Honduras
La historia de la pequeña Milagros Suyapa, quien nació en una mediana del bulevar Suyapa, sería diferente si su madre se trasportara a bordo de una unidad de la empresa Radio Taxis Pionero.
Los 86 operadores de esta empresa de transporte están preparados para atender cualquier emergencia que se dé a bordo de sus unidades.
Como verdaderos socorristas, estos servidores del transporte público han atendido partos, preinfartos y han auxiliado a pasajeros que sufrieron de asfixia por ir comiendo a bordo de las unidades.
Estos héroes anónimos no solo guardan en el portaequipaje de sus vehículos una llanta de refacción, sino un botiquín de primeros auxilios, sombrillas y hasta colchonetas para hacerle frente a cualquier calamidad.
Socorristas del volante
Roger Ramírez Ramos, quien lleva 16 años laborando al timón de un taxi, relata que le ha tocado asistir partos, auxiliar a personas accidentadas, llevar personas expirando y un sinfín de situaciones, donde su mano amiga fue la clave para salvar la vida de sus clientes.
“Hemos aprendido a llevar los accidentes y situaciones peligrosas, hace seis años le salvé la vida a una persona y todo quedó como un trabajo anónimo.
Luz Rivera, administradora de la empresa, asegura que la capacidad de sus operadores se ha logrado mediante su certificación en 16 módulos de estudio.
Gilfredo Aguilar, otro de los operarios, asistió un parto en su unidad y por pericia, según cuenta con orgullo, el estado de salud de la bebé era perfecto, por lo que los médicos no podían creer que él en su condición de taxista había asistido de manera tan acertada la llegada a este mundo del nuevo ser.
Duras pruebas
Por su calidad humana y la educación en primeros auxilios, no cualquier persona que sepa conducir puede unirse a este grupo de ases del volante.
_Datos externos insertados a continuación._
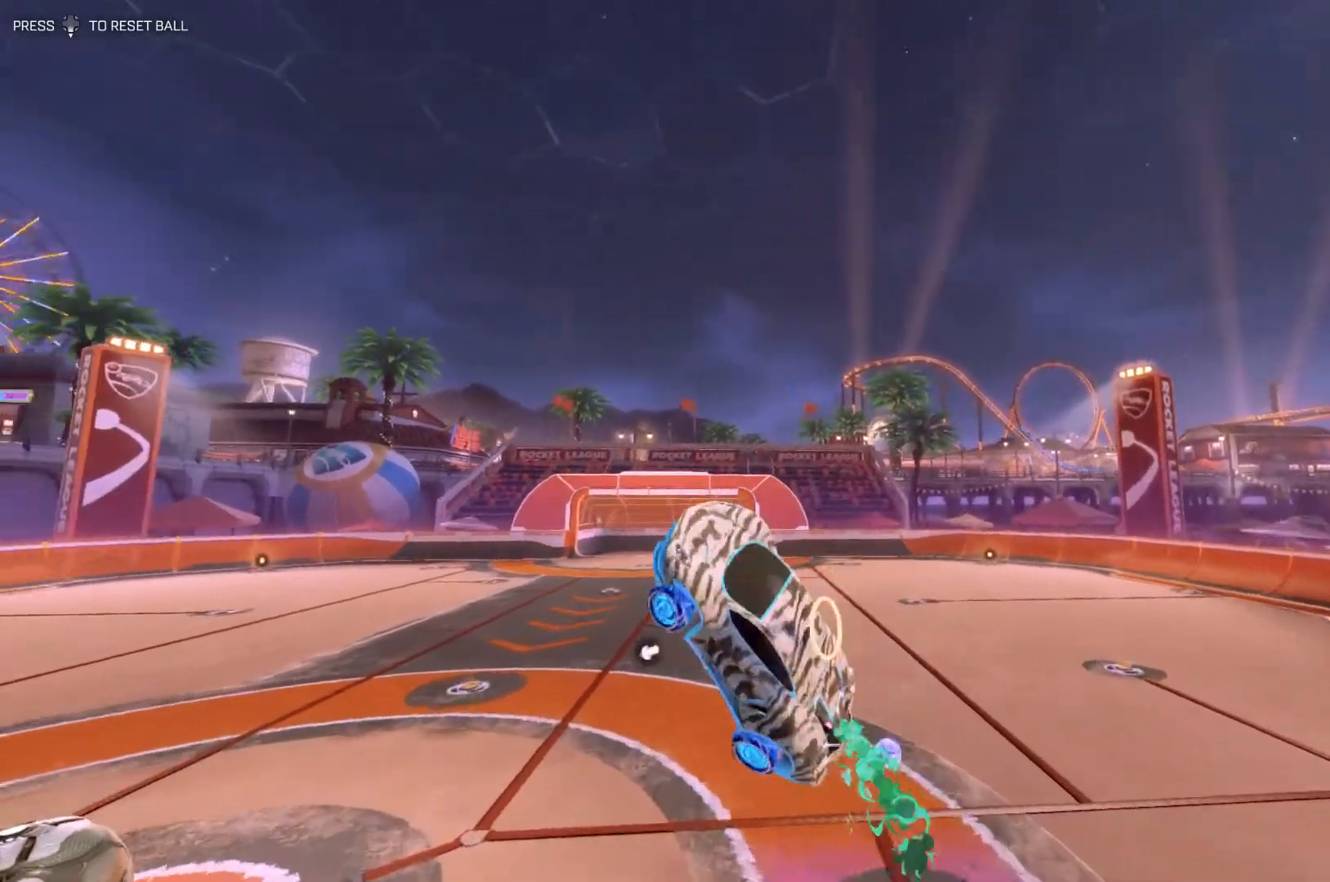
{"buttons": ["SQUARE", "R1"], "left_stick": "center", "events": [[100, "left_stick", "down"], [200, "left_stick", "right"], [300, "R1", "up"], [433, "R1", "down"], [500, "left_stick", "center"]]}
Según Rivera, para encontrar los socios de su empresa seleccionó de 900 aspirantes solamente a 86 porque los demás no cumplieron con las exigencias legales y de personalidad.
“Nosotros tratamos de hacer las cosas bien y cumplir el compromiso de hacer crecer a la empresa de todos: el turismo”, asegura.
Doña Luz afirma que confía plenamente en la capacidad de atención de su equipo por lo que ella misma pondría su vida en manos de uno de los conductores de su flota. “Ellos saben cómo atender a personas con preinfarto han salvado a cinco personas con estos problemas”, recalcó.
Ampliando horizontes
Pero la labor de esta empresaria no solo se limita a su organización, pues asegura que su intención no solo gira alrededor de su empresa, sino que desea ampliar su programa educativo a todos los niveles del transporte urbano de la capital.
Para lo cual ya cuenta con el apoyo del Cuerpo de Bomberos, la Cruz Roja y el Instituto Hondureño de Formación Profesional (Infop).
“La idea es que cualquier taxista que desee formarse se comunique con nosotros y poderlo capacitar.
Mantenimiento, la mecánica es que taxistas llamen al número de la población, que lleven sus documentos como la hoja de antecedentes para lo cual buscan el apoyo para el retiro de la hoja de antecedentes penales de manera gratuita a los operadores interesados.
Este proceso de capacitación se está socializando con las autoridades de la Dirección General de Transporte (DGT) a fin que todos los operadores puedan asistir a sus clientes en casos de calamidad y servir como socorristas antes que las autoridades de rescate lleguen a la zona de los sucesos.
“El caso de Milagros Suyapa debe llamar la atención de todos los empresarios del transporte porque debemos humanizar este servicio que se presta no solo a nacionales, sino a extranjeros”, afirma doña Luz.
Con esta iniciativa se pretende dar mayor seguridad al pasajero y devolverle la confianza en los operadores del transporte para convertirlos en aliados de la población.
“La seguridad que le daremos al pasajero hará que los ciudadanos vuelvan a utilizar el Transporte Urbano”, aseveró.